An important aspect of this is the idea that the driver totally trusts the navigator and should be “comfortable with incomplete understanding”. Questions of “why”, and challenges to the solution should be discussed after the implementation session.

Switching Roles

Here’s some suggestions on role-switching from Shopify Engineering:

Switching roles while pairing is essential to the process—it’s also one of the trickiest things to do correctly. The navigator and driver have very different frames of reference.

The Wrong Way

Pairing is about working together. Anything that impedes one of the pairers from contributing or breaks their flow is bad. Two of the more obvious wrong ways are to “grab the keyboard” or “push the keyboard”.

Grabbing the keyboard: Sometimes when working as the navigator it’s tempting to take the keyboard control away to quickly do something. This puts the current driver in a bad position. Not only are they now not contributing, but such a forceful role change is likely to lead to conflict.

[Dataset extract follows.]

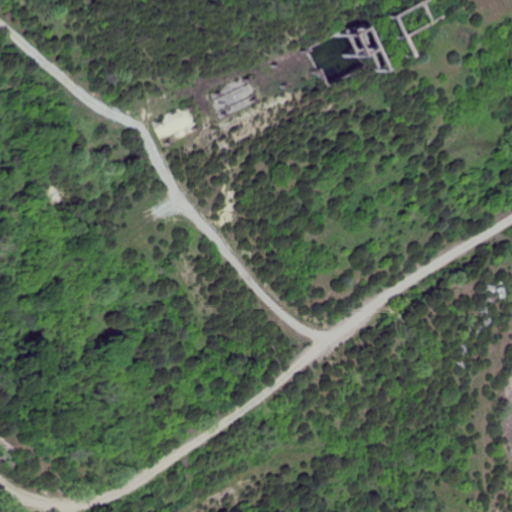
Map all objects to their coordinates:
road: (261, 384)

Pushing the keyboard: Other times, the driver feels a strong need to direct the strategy. It’s very tempting to just “push” the keyboard to the navigator, forcing them to take the driver’s seat, and start telling them what to do. This sudden context switch can be jarring and confusing to the unsuspecting navigator. It can lead to resentment and conflict as the navigator feels invalidated or ignored.

Finally, even a consensual role switch can be jarring and confusing if done too quickly and without structure.

The Right Way

The first step to switching roles is always to ask. The navigator needs to ask if they can grab the keyboard before doing so. The driver needs to ask if the navigator is willing to drive before starting to direct them. Sometimes, switching without asking works out but these situations are the exception.

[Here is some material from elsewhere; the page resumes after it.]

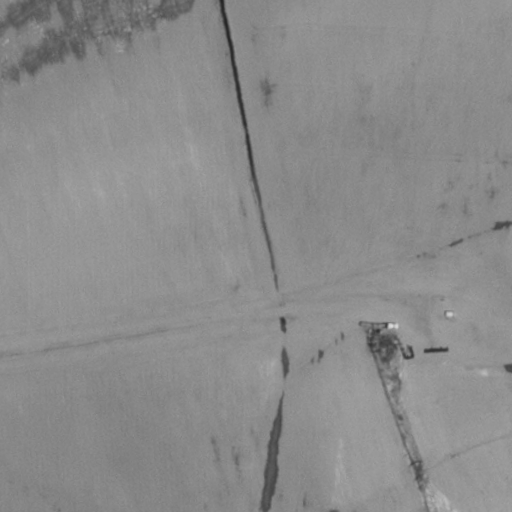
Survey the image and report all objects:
road: (260, 315)
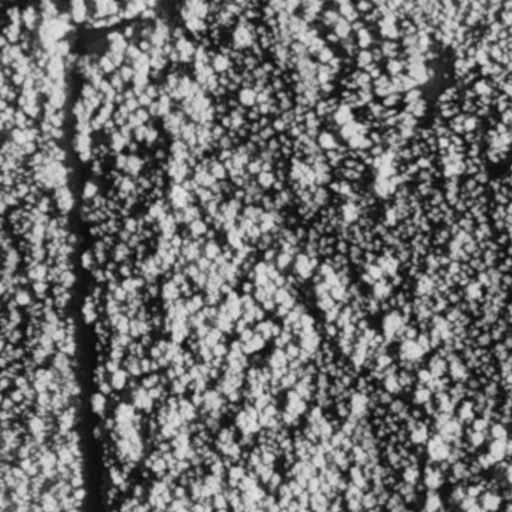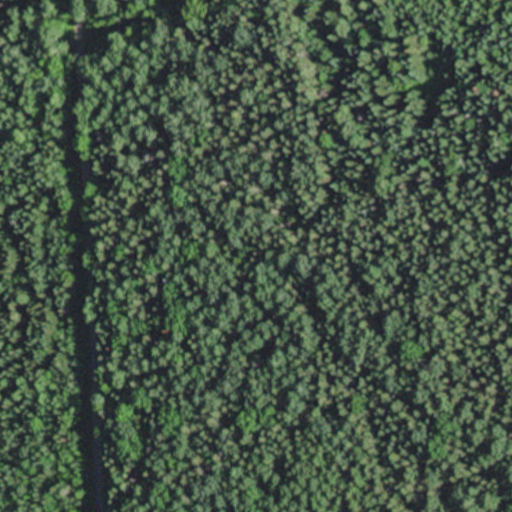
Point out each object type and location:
road: (93, 256)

It’s important to take some time when switching as well. Both pairers need to time to acclimatizing to their new roles. This time can be reduced somewhat by having a structure around switching (e.g. Ping-pong pairing) which allows the pairers to be mentally prepared for the switch to happen.

Pair Rotation

If a feature will take a long time, you might consider rotating people into and out of the pair over time (e.g. one person swaps out and a new person comes). You don’t want to do this frequently, no more than once per day over a full working day. It’s helpful to prevent the duo from become stale or frustrated with one another, and may help with knowledge transfer.

In a small team, with very short cycles, this may not be practical or necessary.

Setup for Pairing

Physical Setup

Ideally, you would work together in the same space. It is worth spending some time figuring out a comfortable setup for both of you.

  • Make sure both of you have enough space, and that both of you can sit facing the computer.
  • Agree on the computer setup (key bindings, IDE etc). Check if your partner has any particular preferences or needs (e.g. larger font size, higher contrast, …)
  • It’s common to have a single keyboard, mouse for the driver, but some pairs setup with two keyboard - that’s your choice.

Remote Setup

If you’re working remotely, you may not be able to physically sit together. Luckily, there are practical solutions to pairing remotely. For remote pairing, you need a screen-sharing solution that allows you to not only see, but also control the other person’s machine, so that you are able to switch the keyboard.

There are also development tools that are designed to specifically address this:


The biggest challenges with pair programming are not code related, but issues with communication and understanding one another. Don’t be afraid to switch roles, or take breaks when required, and be patient with one another!


If possible, spend some time reflecting on the pairing session when its over. Ask yourself what went well, and what you can improve. This can be help clear the air of any tension or issues that came up during the session, and help you improve as a team.


There’s a number of solutions that help you pair remotely: JetBrains CodeWithMe or Microsoft’s VS Code Liveshare.